━━━━━ Data section ━━━━━

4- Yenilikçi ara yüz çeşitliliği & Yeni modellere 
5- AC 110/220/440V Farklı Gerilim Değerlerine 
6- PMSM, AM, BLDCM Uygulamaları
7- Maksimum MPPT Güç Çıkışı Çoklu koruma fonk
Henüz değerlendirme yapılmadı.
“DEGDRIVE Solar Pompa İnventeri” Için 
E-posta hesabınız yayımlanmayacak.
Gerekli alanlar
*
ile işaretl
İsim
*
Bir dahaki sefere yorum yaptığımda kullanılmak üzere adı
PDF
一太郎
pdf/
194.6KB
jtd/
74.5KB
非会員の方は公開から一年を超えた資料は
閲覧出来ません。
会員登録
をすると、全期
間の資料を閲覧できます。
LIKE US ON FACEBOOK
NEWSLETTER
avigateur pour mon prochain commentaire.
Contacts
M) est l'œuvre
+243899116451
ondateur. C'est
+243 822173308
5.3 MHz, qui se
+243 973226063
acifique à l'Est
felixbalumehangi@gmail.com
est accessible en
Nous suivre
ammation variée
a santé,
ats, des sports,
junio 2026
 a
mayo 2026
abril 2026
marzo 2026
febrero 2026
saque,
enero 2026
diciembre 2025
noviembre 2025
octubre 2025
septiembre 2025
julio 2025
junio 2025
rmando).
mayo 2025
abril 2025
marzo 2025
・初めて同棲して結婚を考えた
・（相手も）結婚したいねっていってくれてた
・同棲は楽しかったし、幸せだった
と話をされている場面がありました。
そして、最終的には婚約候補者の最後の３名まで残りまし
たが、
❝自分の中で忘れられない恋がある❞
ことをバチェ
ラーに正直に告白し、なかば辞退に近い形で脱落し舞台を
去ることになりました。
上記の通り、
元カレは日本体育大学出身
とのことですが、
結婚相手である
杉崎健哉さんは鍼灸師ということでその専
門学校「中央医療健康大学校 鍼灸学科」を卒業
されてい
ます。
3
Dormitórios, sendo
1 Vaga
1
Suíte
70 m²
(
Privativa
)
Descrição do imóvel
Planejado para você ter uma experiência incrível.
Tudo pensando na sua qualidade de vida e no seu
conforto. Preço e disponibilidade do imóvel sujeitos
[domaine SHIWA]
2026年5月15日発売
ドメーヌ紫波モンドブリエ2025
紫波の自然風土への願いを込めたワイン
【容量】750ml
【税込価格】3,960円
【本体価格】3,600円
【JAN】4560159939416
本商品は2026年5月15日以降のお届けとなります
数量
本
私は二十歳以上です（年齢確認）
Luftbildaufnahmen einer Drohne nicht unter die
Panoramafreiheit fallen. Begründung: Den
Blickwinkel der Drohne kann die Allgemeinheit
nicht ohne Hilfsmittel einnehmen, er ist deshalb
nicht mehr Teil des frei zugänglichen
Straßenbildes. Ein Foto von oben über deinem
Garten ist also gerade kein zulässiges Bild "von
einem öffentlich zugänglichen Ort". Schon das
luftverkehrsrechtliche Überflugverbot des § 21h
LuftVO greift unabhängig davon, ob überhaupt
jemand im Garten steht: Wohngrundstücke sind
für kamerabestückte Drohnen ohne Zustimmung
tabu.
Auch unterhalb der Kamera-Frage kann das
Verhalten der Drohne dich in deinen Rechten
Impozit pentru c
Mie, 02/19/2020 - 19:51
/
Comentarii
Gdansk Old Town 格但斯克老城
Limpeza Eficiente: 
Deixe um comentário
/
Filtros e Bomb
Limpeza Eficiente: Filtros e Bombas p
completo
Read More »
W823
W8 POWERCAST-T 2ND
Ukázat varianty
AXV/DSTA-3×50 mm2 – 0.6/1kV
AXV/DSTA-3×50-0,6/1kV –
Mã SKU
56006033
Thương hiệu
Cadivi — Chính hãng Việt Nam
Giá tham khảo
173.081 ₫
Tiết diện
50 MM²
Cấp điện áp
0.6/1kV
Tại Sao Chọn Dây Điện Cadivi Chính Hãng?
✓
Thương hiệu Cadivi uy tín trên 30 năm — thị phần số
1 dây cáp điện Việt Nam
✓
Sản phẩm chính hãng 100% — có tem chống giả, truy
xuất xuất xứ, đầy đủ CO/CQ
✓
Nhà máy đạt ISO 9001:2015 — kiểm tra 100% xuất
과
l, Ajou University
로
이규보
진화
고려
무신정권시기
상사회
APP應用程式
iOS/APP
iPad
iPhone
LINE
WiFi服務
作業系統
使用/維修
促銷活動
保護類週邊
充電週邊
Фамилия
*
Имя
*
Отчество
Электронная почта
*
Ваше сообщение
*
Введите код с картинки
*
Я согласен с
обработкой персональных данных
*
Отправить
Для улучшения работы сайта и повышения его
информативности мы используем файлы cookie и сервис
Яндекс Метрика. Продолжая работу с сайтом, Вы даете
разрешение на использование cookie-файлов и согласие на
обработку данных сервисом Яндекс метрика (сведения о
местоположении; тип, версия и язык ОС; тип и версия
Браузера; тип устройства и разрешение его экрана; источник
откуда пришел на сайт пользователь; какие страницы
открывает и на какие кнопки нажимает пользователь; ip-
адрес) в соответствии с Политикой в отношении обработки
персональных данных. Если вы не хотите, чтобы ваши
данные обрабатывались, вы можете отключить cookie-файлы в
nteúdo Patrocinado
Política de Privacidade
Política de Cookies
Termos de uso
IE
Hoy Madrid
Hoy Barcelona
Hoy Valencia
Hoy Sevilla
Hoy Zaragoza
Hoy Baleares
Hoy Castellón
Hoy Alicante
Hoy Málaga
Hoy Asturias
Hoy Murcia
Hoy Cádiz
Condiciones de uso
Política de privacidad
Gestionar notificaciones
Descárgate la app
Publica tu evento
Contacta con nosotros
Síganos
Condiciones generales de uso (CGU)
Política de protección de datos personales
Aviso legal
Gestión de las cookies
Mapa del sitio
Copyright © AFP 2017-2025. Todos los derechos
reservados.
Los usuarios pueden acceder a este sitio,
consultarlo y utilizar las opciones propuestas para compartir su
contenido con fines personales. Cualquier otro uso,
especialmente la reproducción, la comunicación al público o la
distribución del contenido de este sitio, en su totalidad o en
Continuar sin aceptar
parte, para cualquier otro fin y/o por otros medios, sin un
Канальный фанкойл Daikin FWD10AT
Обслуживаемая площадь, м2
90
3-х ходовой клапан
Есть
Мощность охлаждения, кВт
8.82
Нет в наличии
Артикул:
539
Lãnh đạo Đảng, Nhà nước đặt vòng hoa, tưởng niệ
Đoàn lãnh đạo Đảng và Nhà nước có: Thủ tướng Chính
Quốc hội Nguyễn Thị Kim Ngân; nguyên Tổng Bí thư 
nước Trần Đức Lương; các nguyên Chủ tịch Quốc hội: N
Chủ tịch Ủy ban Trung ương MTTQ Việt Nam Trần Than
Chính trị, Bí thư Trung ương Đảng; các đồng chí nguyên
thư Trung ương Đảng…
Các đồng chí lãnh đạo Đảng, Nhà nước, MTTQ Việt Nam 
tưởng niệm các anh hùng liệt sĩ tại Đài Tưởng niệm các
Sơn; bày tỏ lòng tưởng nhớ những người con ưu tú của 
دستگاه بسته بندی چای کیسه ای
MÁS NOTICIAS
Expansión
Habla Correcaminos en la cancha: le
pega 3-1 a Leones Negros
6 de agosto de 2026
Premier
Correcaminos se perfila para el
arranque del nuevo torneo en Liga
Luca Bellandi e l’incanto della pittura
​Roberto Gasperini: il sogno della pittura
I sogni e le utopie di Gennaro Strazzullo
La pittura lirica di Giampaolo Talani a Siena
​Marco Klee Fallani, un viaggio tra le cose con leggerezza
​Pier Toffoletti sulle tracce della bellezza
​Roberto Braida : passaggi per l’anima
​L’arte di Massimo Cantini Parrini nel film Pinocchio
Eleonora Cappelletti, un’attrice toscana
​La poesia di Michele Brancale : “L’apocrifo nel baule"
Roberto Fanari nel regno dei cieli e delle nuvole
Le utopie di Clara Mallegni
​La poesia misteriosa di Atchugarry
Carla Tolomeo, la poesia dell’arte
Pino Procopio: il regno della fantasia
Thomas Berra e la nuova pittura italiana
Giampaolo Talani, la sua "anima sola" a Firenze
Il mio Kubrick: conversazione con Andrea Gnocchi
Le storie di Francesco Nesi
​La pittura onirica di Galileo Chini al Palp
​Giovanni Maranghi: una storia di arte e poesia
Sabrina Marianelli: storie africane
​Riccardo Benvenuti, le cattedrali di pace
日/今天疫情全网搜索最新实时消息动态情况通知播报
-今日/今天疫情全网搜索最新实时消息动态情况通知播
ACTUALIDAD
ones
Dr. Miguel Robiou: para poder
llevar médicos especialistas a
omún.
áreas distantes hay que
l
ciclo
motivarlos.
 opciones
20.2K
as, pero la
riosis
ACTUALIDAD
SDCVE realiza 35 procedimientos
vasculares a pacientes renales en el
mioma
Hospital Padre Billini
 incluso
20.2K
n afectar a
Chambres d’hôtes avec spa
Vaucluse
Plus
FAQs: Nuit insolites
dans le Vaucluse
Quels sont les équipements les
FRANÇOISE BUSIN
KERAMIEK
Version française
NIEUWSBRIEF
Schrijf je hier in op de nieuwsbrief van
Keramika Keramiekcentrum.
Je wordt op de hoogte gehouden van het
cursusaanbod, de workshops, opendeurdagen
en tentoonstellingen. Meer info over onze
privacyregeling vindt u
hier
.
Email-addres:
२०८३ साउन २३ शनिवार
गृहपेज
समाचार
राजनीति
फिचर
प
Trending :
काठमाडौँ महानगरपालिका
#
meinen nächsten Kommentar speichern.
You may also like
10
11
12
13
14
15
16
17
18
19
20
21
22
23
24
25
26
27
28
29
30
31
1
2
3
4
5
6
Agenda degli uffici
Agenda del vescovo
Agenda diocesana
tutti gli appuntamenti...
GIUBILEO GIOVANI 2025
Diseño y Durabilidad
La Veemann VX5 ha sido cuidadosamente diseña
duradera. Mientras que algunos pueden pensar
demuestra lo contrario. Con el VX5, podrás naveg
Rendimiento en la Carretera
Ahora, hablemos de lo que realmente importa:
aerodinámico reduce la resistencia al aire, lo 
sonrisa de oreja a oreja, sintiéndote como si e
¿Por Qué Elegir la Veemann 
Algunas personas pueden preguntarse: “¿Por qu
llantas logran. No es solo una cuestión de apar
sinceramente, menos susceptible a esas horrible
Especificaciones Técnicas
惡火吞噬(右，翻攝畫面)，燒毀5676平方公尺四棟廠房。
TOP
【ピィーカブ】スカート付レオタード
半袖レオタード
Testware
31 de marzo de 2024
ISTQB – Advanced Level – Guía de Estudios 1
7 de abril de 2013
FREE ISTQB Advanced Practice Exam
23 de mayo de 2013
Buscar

━━━━━

▶ [Exercise objective] Put the listing's lines into a numbered list, from its first line up to and including the line containing "avigateur pour mon prochain commentaire.", leaving out any blank lines.

▶ [Answer section]
1. 4- Yenilikçi ara yüz çeşitliliği & Yeni modellere 
2. 5- AC 110/220/440V Farklı Gerilim Değerlerine 
3. 6- PMSM, AM, BLDCM Uygulamaları
4. 7- Maksimum MPPT Güç Çıkışı Çoklu koruma fonk
5. Henüz değerlendirme yapılmadı.
6. “DEGDRIVE Solar Pompa İnventeri” Için 
7. E-posta hesabınız yayımlanmayacak.
8. Gerekli alanlar
9. *
10. ile işaretl
11. İsim
12. *
13. Bir dahaki sefere yorum yaptığımda kullanılmak üzere adı
14. PDF
15. 一太郎
16. pdf/
17. 194.6KB
18. jtd/
19. 74.5KB
20. 非会員の方は公開から一年を超えた資料は
21. 閲覧出来ません。
22. 会員登録
23. をすると、全期
24. 間の資料を閲覧できます。
25. LIKE US ON FACEBOOK
26. NEWSLETTER
27. avigateur pour mon prochain commentaire.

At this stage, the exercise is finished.